Is kindness of God?  Is love?  Is risk, for the sake of obedience, of God?  Is sacrifice in the name of humility?  Is peacemaking of God?  Weighing out, is there a weighing out of a person’s worth before we decide to step in on the side of justice?  Is a person who looks like I do worth more to me than a person who appears to be different, or is my kind the lowest of all?

As I prepare my heart for the conversations in the coming days, the necessary explaining of my answers to questions like these, a pause for clarity is good for my heart.  If a man dies while saving a child, what does he lose?
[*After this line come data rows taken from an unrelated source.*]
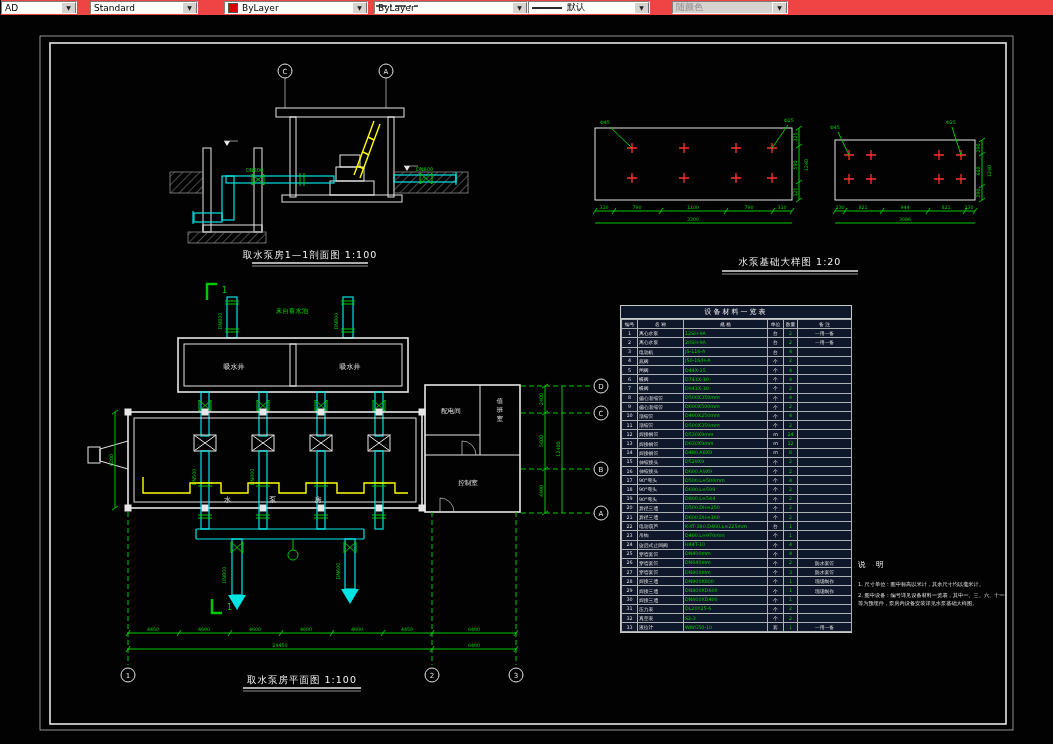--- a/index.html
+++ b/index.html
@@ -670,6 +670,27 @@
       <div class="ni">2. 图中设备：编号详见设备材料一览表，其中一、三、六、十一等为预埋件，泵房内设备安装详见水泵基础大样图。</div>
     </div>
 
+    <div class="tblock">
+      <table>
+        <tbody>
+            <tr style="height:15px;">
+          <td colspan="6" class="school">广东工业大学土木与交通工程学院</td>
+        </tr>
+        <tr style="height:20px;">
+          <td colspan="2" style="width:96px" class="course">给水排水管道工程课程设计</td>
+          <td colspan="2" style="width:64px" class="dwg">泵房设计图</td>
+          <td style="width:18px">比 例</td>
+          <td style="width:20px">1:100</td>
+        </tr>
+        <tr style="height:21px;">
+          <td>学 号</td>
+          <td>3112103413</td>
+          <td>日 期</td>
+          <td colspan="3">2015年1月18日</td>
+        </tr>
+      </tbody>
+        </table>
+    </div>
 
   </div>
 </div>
If a man saves his own life and allows a child to die, what does he gain?  

I believe that God is less concerned with results and more concerned with the heart behind those results.

Today I was sitting in church, listening to Pastor Alban go on about John chapter 15, not understanding much of anything.  But the visions I was having were of hands joining to make a bridge to peace in Mitrovica.  Walking across that bridge of hands brought together in greeting were the children of that city; safe and high above the Iber River below.  And where were the parents in that vision, the adults who inherited a city divided by hatred from their parents?  Where were the workers who were standing to see that peace be made?  They were ankle, knee, waste, chest deep in a mighty river.  They were cold, and their clothing was wet.  It might be that their best pants, finest shoes, and most richly colored blouses were becoming brown, stained ruins bound to join a pile of refuse.  And would you stand in the mud, apologize to your sworn enemy, and offer them you hand if it meant that your child would know peace?  Are you called, do you feel called to try?  Is that sort of endeavor, of God?